From the moment we utter our first words as toddlers, there's no shutting us up. So it's ironic, then, that the older we get, the less time we spend talking thanks to the boom in social networking sites, such as Twitter and Facebook, the popularity of the likes of iChat and BBM and even those "old-fashioned" mediums of texting and e-mailing.
Joining the swelling ranks of the outwardly silent majority appears to be a rite of passage for today's tweens and teens, leading to their online skills riding roughshod over their ever-weakening social skills. But it's not just the kids; generations X and Y are just as guilty.
These days, it's a rare worker who gets up from their desk and walks over to a colleague to have a quick face-to-face chat about the project they are working on.

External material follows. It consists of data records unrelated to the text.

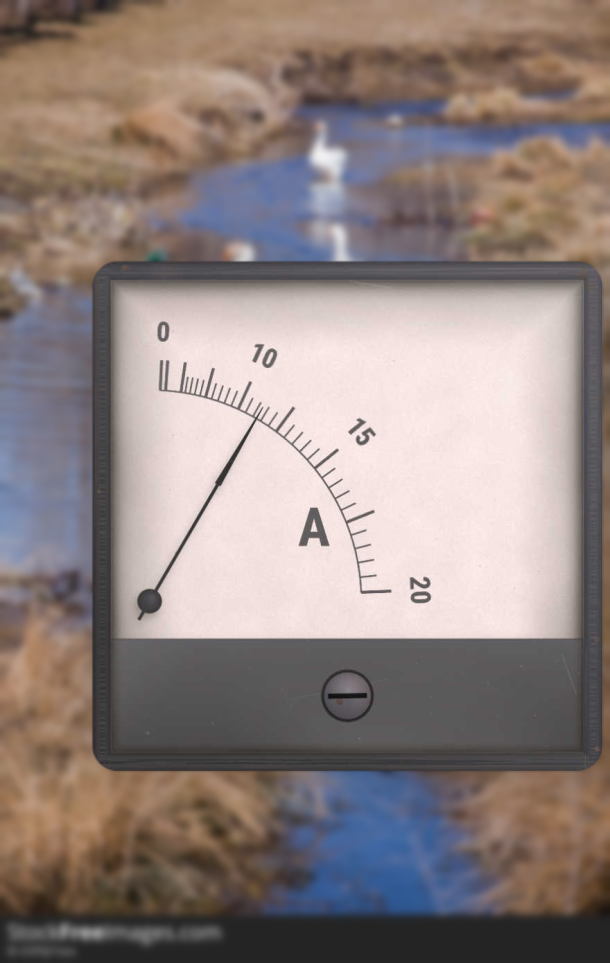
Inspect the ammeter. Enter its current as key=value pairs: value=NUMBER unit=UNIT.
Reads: value=11.25 unit=A
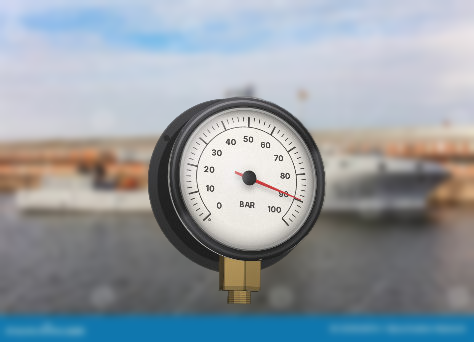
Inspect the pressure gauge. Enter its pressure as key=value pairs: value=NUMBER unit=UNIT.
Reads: value=90 unit=bar
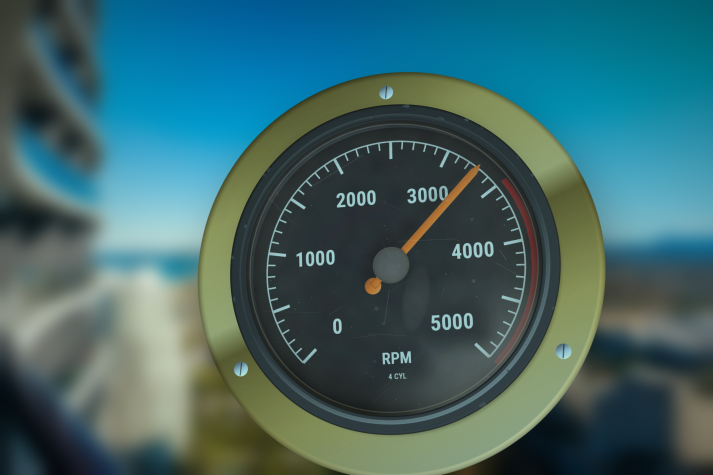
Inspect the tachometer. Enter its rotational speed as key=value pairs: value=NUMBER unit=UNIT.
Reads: value=3300 unit=rpm
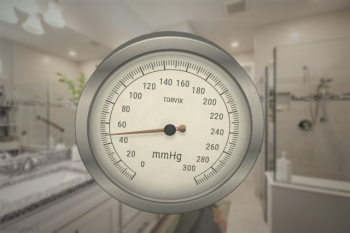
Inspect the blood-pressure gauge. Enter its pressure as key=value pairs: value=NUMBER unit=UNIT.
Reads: value=50 unit=mmHg
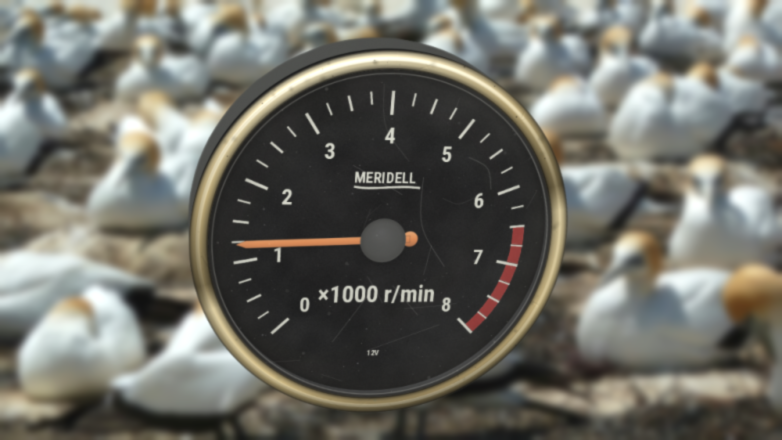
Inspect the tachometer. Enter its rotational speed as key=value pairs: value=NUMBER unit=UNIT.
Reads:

Instead, offices are eerily silent except for the telltale pings of e-mails and messages landing in our inboxes or on our desktops.

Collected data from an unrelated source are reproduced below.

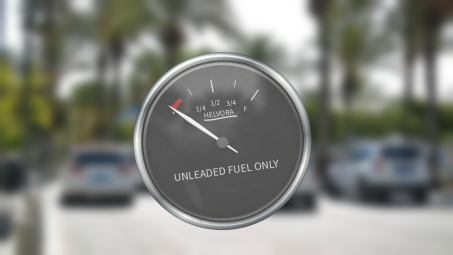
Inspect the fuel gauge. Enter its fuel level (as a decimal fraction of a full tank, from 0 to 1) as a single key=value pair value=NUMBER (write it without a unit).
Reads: value=0
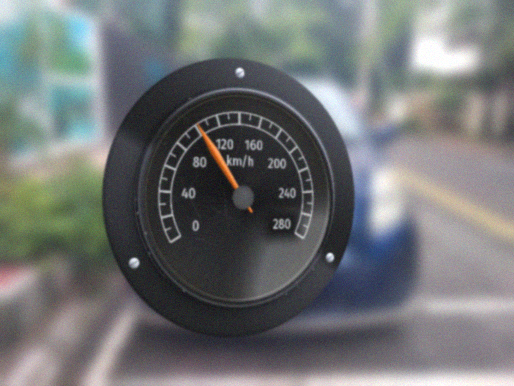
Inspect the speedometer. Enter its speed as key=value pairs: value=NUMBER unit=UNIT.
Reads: value=100 unit=km/h
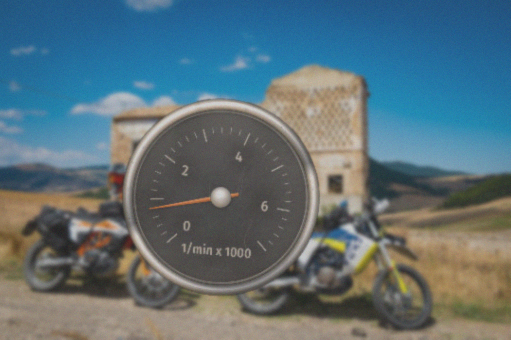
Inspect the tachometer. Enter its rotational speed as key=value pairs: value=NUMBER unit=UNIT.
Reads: value=800 unit=rpm
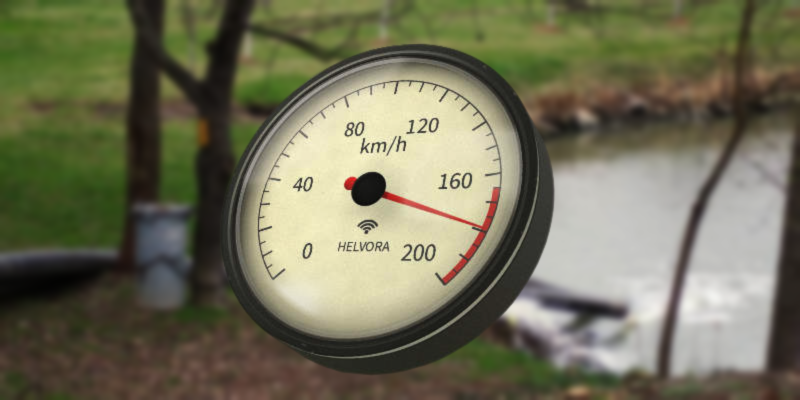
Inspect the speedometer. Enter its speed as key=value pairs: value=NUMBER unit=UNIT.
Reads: value=180 unit=km/h
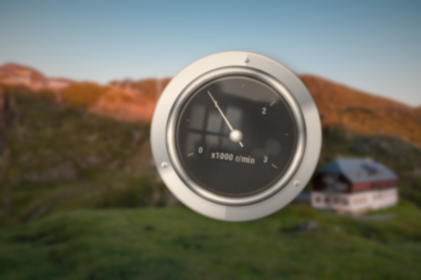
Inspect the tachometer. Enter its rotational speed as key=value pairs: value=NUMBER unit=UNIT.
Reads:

People sit in cafes slurping their coffees, but stay silent as they "chat" away on Twitter in 140 characters or less. If only they could text the waiter to order their lattes, just like they "talk" to their husbands or wives, who are invariably sitting across the table from them, eyes also glued to their smartphones or iPads.
Who would've thought that speaking would become so passé so quickly when you consider the evolution of man?

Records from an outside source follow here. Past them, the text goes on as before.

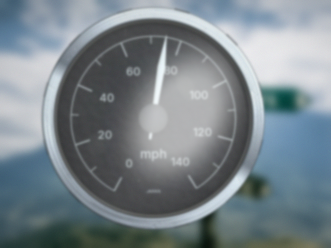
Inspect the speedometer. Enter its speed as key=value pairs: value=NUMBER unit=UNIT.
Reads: value=75 unit=mph
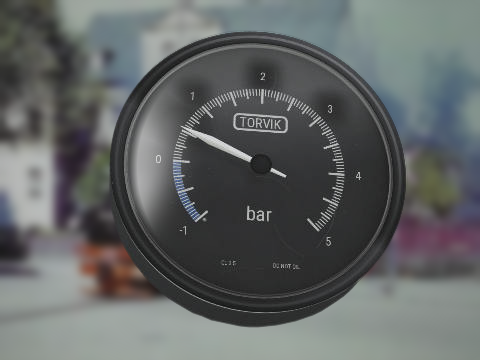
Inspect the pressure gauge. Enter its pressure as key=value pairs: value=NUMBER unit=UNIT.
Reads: value=0.5 unit=bar
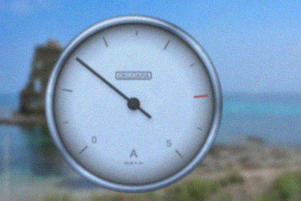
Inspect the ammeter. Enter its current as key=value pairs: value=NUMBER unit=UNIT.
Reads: value=1.5 unit=A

Which is where Dragon Dictation (iPhone, iPad; free) comes in. A novel app in this day and age of austerity speech, it actually encourages us to, well, speak - even if it is to e-mail, text or post our latest eureka moment on Twitter or Facebook.
Once you've downloaded the voice-recognition app, it's a fairly simple process to get started. Need to send an e-mail, text or update your status on Twitter or Facebook? Speak into your smartphone or iPad and it will type out what you say five times faster than you can do it yourself - probably faster if you are the type of person who uses the two-finger peck.
Dragon Dictation supports a host of languages, including Arabic (launched on Wednesday in the UAE), and it comes with an editing feature that provides a list of suggested words - although we are not sure if that feature is a good or bad thing when you consider some of the suggested words that are loaded onto our mobile phones and other devices.
But best of all, it could put an end to those motorists in the UAE who insist on texting and e-mailing while driving, putting everybody at risk in their path, not to mention themselves.
Talking to the hand has never been so much fun - or safer.